▶ _FRAGMENTO PROPORCIONADO_
──────
En las dos ocasiones en que la Santa Teresa de Jesús pasó por la villa, en 1574 procedente del convento de Santa Cruz de Segovia (donde se le apareció el Señor) y otra documentada en 1581 porque desde la posada del Toro envió una carta. Al llegar al lugar de Villa Castín, subiendo la cuesta del final del camino de Segovia, mirando al Este pudo ver a medio construir los muros del templo que varias generaciones de vecinos, nunca vieron concluir. La gran empresa se detuvo tras la bancarrota de Castilla.

En 1579 recibieron los restos mortales de D. Juan de Austria a la entrada del lugar y acompañaron al importante séquito a la iglesia nueva a medio construir y a la interior a medio desmantelar, colocaron el ataúd sobre un túmulo negro y tras el responso, la comitiva salió camino de El Espinar donde pasarían la noche. La empresa de “la gran iglesia” estaba paralizada, con riesgo de deterioro de lo construido.

Muchos hechos memorables se vivieron el templo, algunos malos y otros muchos muy buenos, como por ejemplo la predicación del quien será Santo, Antonio María Claret, que en el verano de 1858 acompañó a SS.MM la reina Isabel II y su marido Francisco de Asís (alojados en la casa palacio de D. Agustín López) y que enfervorizó el corazón de los fieles.

Si bien la Gran Iglesia, “la gran empresa” común de Villa Castín, cumplió los cometidos previstos para los que fue construida, no pudieron finalizar el proyecto en su totalidad.

Actualmente cuando los visitantes llegan ante la iglesia, se admiran del tamaño y la grandeza austera del edificio y al acceder al interior no pueden evitar un gesto de admiración ante ésta obra del gótico final. Pero hay muchas preguntas que los visitantes podrían hacerse ¿Por qué razones emprendieron ésta gran empresa? ¿Quiénes la lideraron? ¿Cómo decidieron su emplazamiento? ¿Quién fue el maestro de la traza elegida? ¿Cómo la financiaron? ¿De qué medios técnicos disponían para llegar a tales alturas? ¿Cuántos años emplearon poder techarla? ¿Cómo la utilizaban y cuál era su finalidad? …etc.

Todas las preguntas tienen respuesta y a medida que la investigación sobre la iglesia se va completando, crece más en nuestra estima, al imaginar las complicaciones, al desentrañar las dificultades, el trabajo, los esfuerzos de toda una comunidad por cumplir con los objetivos de ésta “gran empresa”.
──────
▶ _TAREA_
Enumera todos los años que aparecen en el texto sobre la iglesia de Villa Castín, en el mismo orden en que se mencionan.

▶ _REGISTROS DE DATOS_
──────
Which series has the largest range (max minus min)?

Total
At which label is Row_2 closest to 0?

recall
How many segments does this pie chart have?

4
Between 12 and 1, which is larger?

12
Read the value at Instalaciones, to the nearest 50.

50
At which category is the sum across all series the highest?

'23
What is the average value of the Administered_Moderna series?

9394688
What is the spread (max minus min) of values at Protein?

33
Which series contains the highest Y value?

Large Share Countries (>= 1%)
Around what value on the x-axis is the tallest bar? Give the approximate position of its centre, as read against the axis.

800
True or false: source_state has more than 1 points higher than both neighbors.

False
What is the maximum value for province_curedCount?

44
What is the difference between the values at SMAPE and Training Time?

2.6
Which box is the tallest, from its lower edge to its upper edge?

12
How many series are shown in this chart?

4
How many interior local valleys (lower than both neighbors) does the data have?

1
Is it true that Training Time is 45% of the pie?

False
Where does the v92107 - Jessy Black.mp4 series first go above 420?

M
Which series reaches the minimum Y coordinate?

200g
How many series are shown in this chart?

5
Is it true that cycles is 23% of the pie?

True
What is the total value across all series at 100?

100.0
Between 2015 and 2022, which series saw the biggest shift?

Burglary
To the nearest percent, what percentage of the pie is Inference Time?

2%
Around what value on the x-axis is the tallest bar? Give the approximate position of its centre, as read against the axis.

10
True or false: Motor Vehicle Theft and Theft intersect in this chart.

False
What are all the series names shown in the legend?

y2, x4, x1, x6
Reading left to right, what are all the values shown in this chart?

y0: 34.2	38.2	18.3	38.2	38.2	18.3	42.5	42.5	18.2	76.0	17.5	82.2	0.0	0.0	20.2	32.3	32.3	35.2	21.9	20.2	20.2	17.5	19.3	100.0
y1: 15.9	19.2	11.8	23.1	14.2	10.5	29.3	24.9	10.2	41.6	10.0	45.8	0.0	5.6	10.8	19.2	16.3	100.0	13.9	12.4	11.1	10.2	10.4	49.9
──────
▶ _RESPUESTA_
1574, 1581, 1579, 1858